Roger, tu vois, toiL'un des premiers investisseurs en Bitcoin, accusé de fraude fiscale présumée par le ministère américain de la Justice (DOJ), a été arrêté en Espagne. Tel que rapporté par le DOJ, Ver, surnommé « Jesus Bitcoin », a provoqué une perte de 48 millions de dollars à l'Internal Revenue Service (IRS). L'investisseur a été accusé d'un grand jury fédéral. Le DOJ demandera l'extradition de Ver pour qu'il soit joué aux États-Unis.
Le premier investisseur Bitcoin connu sous le nom de « Bitcoin Jesus » est inculpé pour avoir prétendument commis une fraude fiscale et causé une perte de 48 millions de dollars à l'IRS https://t.co/8sTHbKQiPN
– Procureur américain LA (@USAO_LosAngeles) 30 avril 2024
Roger Ver, surnommé « Bitcoin de Jesús », détenu en Espagne
Ver est inculpé de trois chefs d'accusation de fraude postale, de deux chefs d'accusation d'évasion fiscale et de trois chefs d'accusation de souscription à une fausse déclaration de revenus.
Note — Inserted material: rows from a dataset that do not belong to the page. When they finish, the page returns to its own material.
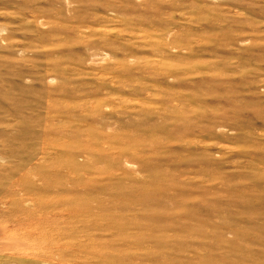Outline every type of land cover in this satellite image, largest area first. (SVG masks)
<instances>
[{
  "label": "rangeland",
  "instance_id": "1",
  "mask_svg": "<svg viewBox=\"0 0 264 264\" xmlns=\"http://www.w3.org/2000/svg\"><path fill=\"white\" fill-rule=\"evenodd\" d=\"M0 264H264V0H0Z\"/></svg>",
  "mask_w": 264,
  "mask_h": 264
}]
</instances>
Selon l'acte d'accusation déposé le 15 février et révélé lundi de cette semaine, Ver aurait commencé à acquérir des bitcoins pour lui-même et ses entreprises en 2011, fait la promotion avide des bitcoins, ce qui lui vaut le surnom de « Bitcoin Jesus ». À l'époque, l'investisseur possédait MemoryDealers.com Inc. et Agilestar.com Inc., deux sociétés de vente de matériel informatique.
ROGER VER PLAINTE DANS SON LIVRE L'ENLEVEMENT DE BITCOIN PAR L'ÉLITE
Selon le DOJ, au 4 février 2014, Ver et ses sociétés possédaient environ 131 000 bitcoins. À cette époque, ils se négociaient à environ 871 $ chacun. MemoryDealers et Agilestar détenaient environ 73 000 de ces bitcoins, selon le ministère de la Justice. À la même date, Ver a obtenu la citoyenneté à Saint-Kitts-et-Nevis, renonçant peu après à sa citoyenneté américaine, dans le cadre d'un processus connu sous le nom d'expatriation.
73 000 bitcoins
À la suite de son expatriation, Ver était tenu, en vertu de la loi américaine, de produire des déclarations de revenus déclarant les plus-values provenant de la vente de ses actifs dans le monde entier, y compris les bitcoins. Il devait également déclarer la juste valeur marchande de ses actifs. Il aurait également été tenu de payer un impôt, appelé « taxe de sortie », sur les plus-values.
Apparemment, selon le DOJ, Ver a embauché un cabinet d'avocats pour préparer les déclarations de revenus liées à l'expatriation et a également embauché un évaluateur pour évaluer ses deux sociétés, dissimulant ainsi le montant réel des bitcoins que lui et ses sociétés possédaient. Le cabinet d’avocats aurait déposé des déclarations de revenus sous-évaluant considérablement les deux sociétés et leurs 73 000 bitcoins. Il n’a pas non plus signalé que Ver possédait personnellement des bitcoins.
240 millions de dollars
Selon l'acte d'accusation, en juin 2017, les deux sociétés de Ver détenaient encore environ 70 000 bitcoins.
« À cette époque, Ver aurait pris possession de ces bitcoins et en aurait vendu des dizaines de milliers en novembre 2017 sur des bourses de crypto-monnaie pour environ 240 millions de dollars en espèces. Bien que Ver n'était pas alors citoyen américain, il était toujours légalement tenu de se présenter à l'IRS et de payer des impôts sur les dividendes de MemoryDealers et Agilestar, qui étaient des sociétés américaines. Ver aurait caché à son comptable qu'il avait reçu et vendu des bitcoins de MemoryDealers et Agilestar cette année-là. En conséquence, la déclaration de revenus des particuliers de Ver pour 2017 n'a fait état d'aucun bénéfice. Il n’a également payé aucune taxe liée à la distribution des bitcoins MemoryDealers et Agilestar.
Le mémo du DOJ rapporte que s'il était reconnu coupable de tous les chefs d'accusation, Ver encourrait une peine maximale de 20 ans de prison fédérale pour chaque chef d'accusation de fraude postale. Jusqu'à cinq ans de prison fédérale pour chaque chef d'accusation d'évasion fiscale. Et jusqu'à trois ans de prison fédérale pour chaque chef d'accusation de souscription à une fausse déclaration de revenus.